╭─ 本文
最もいい燃費の仕様車以外は「実測していない」
三菱自不正・2回目会見詳報(4)--海外からの調査については
中尾副社長「現時点では明確になっているわけではない。米国向けについては高速惰行法で、法規に沿った手法を採用しているため、監督官庁にはエビデンスをつけて報告をしたいと思っている」
相川社長「必要なデータをとりながら、説明にあがる予定」
--欧州など、国の法規に合わせて行っていたのか
中尾副社長「欧州は惰行法だが、日本国内と異なっており、データが正しく届け出されていることを確認している。現在確認を取っている最中で、すべて出そろった時点で報告させていただく」
--データの改竄については
中尾副社長「現在はその事実はない」
╰─
**実施する作業:**
1. 会見記事の「最もいい燃費の仕様車以外は「実測していない」」を含む箇所から「た時点で報告させていただく」」までを、「監督官庁」を「規制当局」に差し替えて改めて示してください。
2. 次の(a)〜(c)が会見記事の内容と合うかどうか、それぞれ「はい」か「いいえ」で答え、判断の決め手となる記事中の語句をそのまま引用してください。
(a) 米国向けには高速惰行法が採用されている。
(b) 欧州の惰行法は日本国内と同じである。
(c) 中尾副社長は、データの改竄の事実があると認めた。
3. 会見記事の最後の一文に続けて、本文を書き進めてください。
この後の資料は会見記事とは別のものです。
╭─ 提供資料
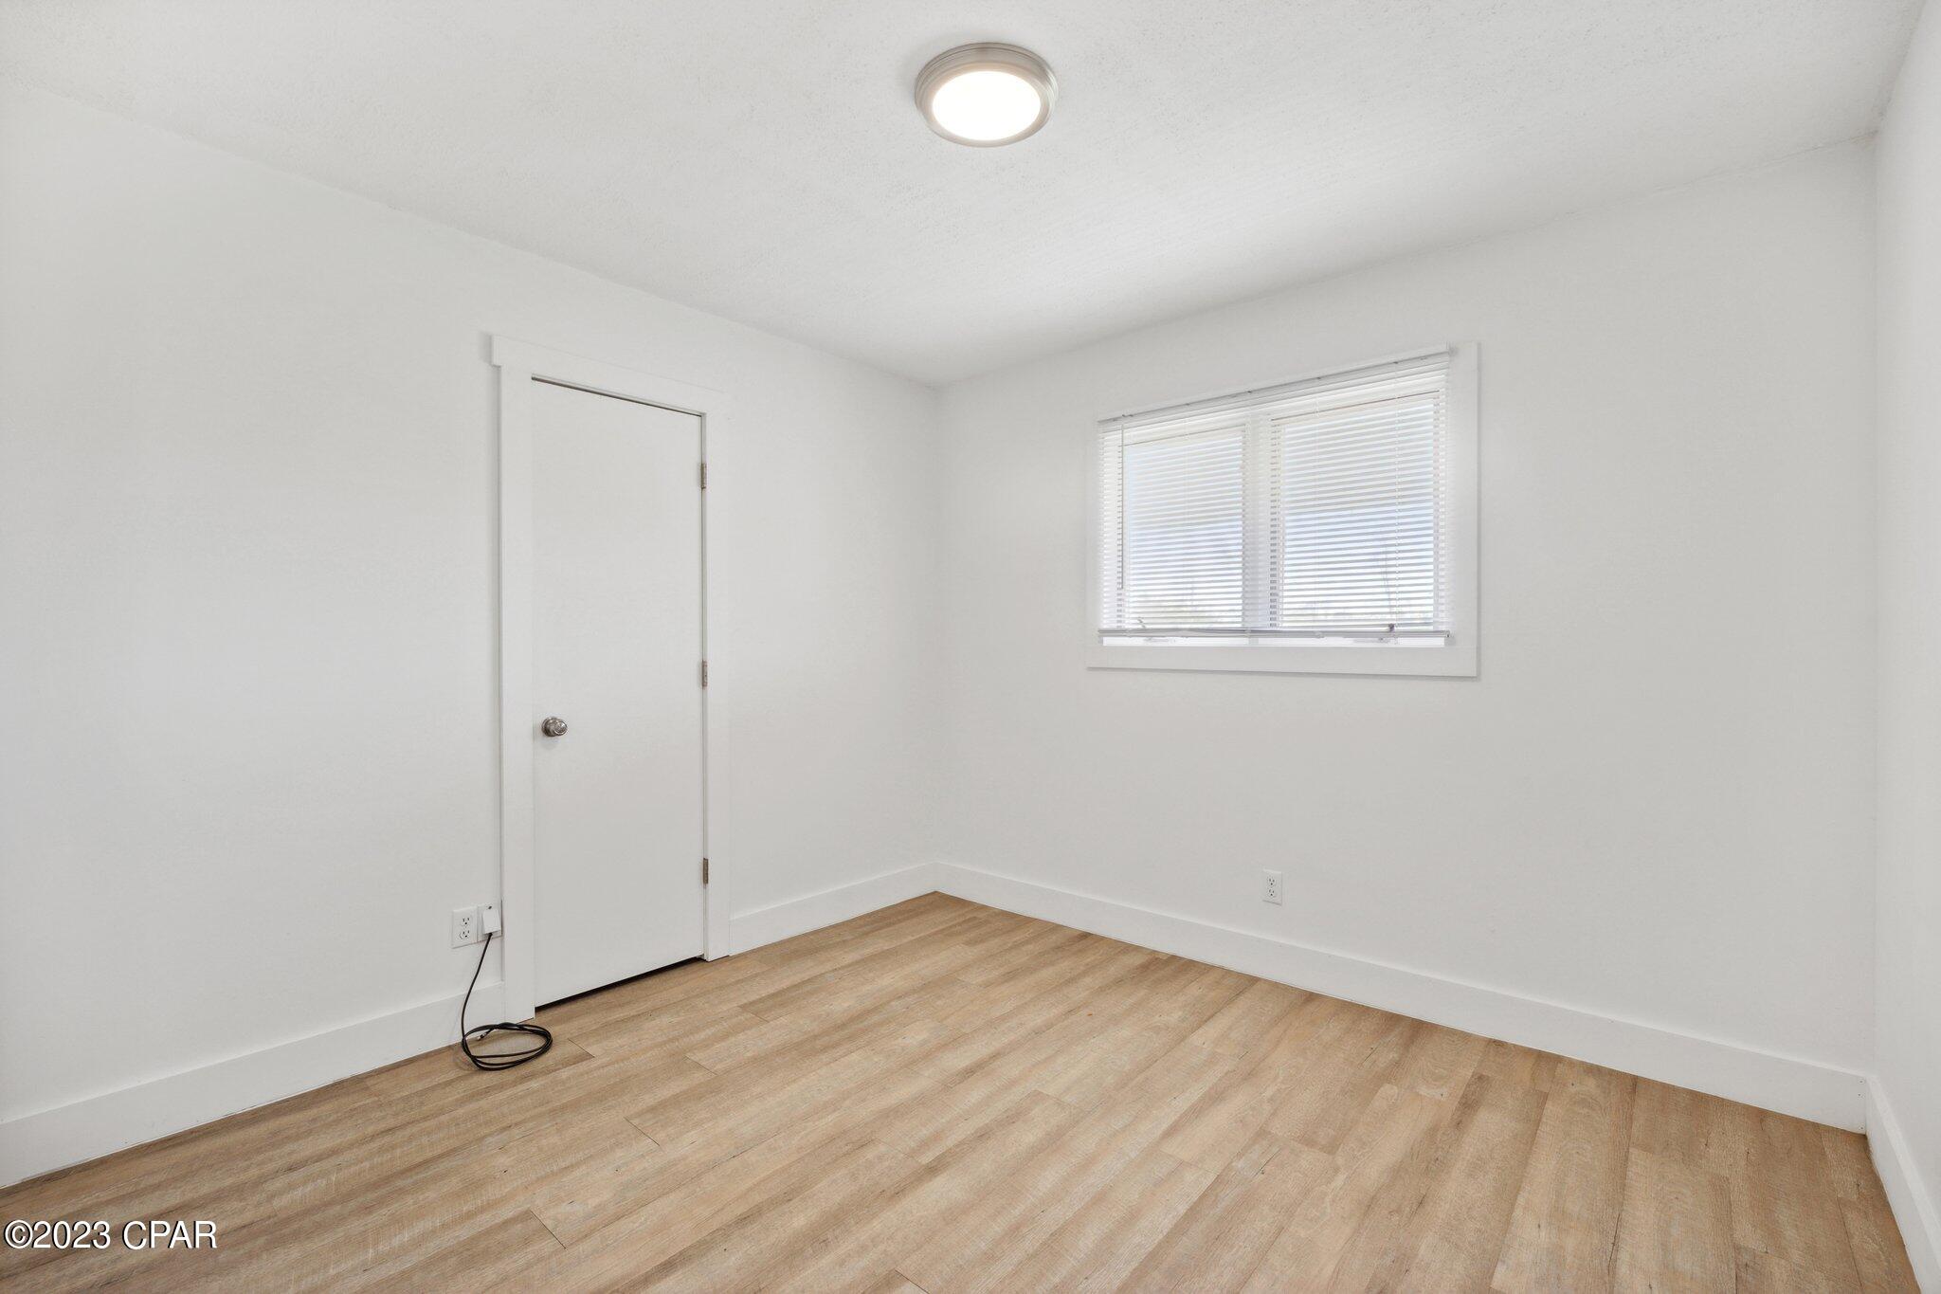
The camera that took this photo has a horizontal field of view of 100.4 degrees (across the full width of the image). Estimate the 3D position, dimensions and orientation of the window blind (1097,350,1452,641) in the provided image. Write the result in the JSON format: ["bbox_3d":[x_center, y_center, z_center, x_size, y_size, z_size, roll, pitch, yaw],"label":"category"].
[{"bbox_3d":[1.004,-0.469,2.892,1.247,0.900,0.035,0,0,39],"label":"window blind"}]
╰─
**解答:**
1.
最もいい燃費の仕様車以外は「実測していない」
三菱自不正・2回目会見詳報(4)--海外からの調査については
中尾副社長「現時点では明確になっているわけではない。米国向けについては高速惰行法で、法規に沿った手法を採用しているため、規制当局にはエビデンスをつけて報告をしたいと思っている」
相川社長「必要なデータをとりながら、説明にあがる予定」
--欧州など、国の法規に合わせて行っていたのか
中尾副社長「欧州は惰行法だが、日本国内と異なっており、データが正しく届け出されていることを確認している。現在確認を取っている最中で、すべて出そろった時点で報告させていただく」

2.
(a) はい。「米国向けについては高速惰行法で、法規に沿った手法を採用している」
(b) いいえ。「欧州は惰行法だが、日本国内と異なっており」
(c) いいえ。「現在はその事実はない」

3.
--なぜ車種の名前を開示しないのか
中尾副社長「今車種の名前をすべて集めている最中であり、試験法のやり方が、われわれがいいとか悪いとか判断できないので、政府のデータとどれだけ違うのかということを国交省に提示する必要があると思っている」
--確認できた範囲で開示すべきではないのか
相川社長「1回だけ計ればいいということではなくて、われわれとしては測り方が違ったこと自体が法令違反だとは思っています。どれほどの乖離(かいり)があるのかということを把握しなければならないと思っている」
≪ここから、開示すべきという報道陣と、国交省に提示してからという三菱自との意見の食い違いで、ややヒートアップ≫
--法令違反の事実があるのだから、車種を教えてほしい
中尾副社長「最終的に全貌が分かった段階で…」
--(回答を遮って)把握している範囲で教えてほしい
中尾副社長「それについては別途報告させていただく」
相川社長「今は数値が全部出ていないので言えない。国交省にも提出していない」
--ユーザーの方は心配していると思うが、それを放置するということでいいのか。ユーザーへの心遣いはないのか
中尾副社長「われわれのデータを国交省に提示して、お客さまに言っていきたい」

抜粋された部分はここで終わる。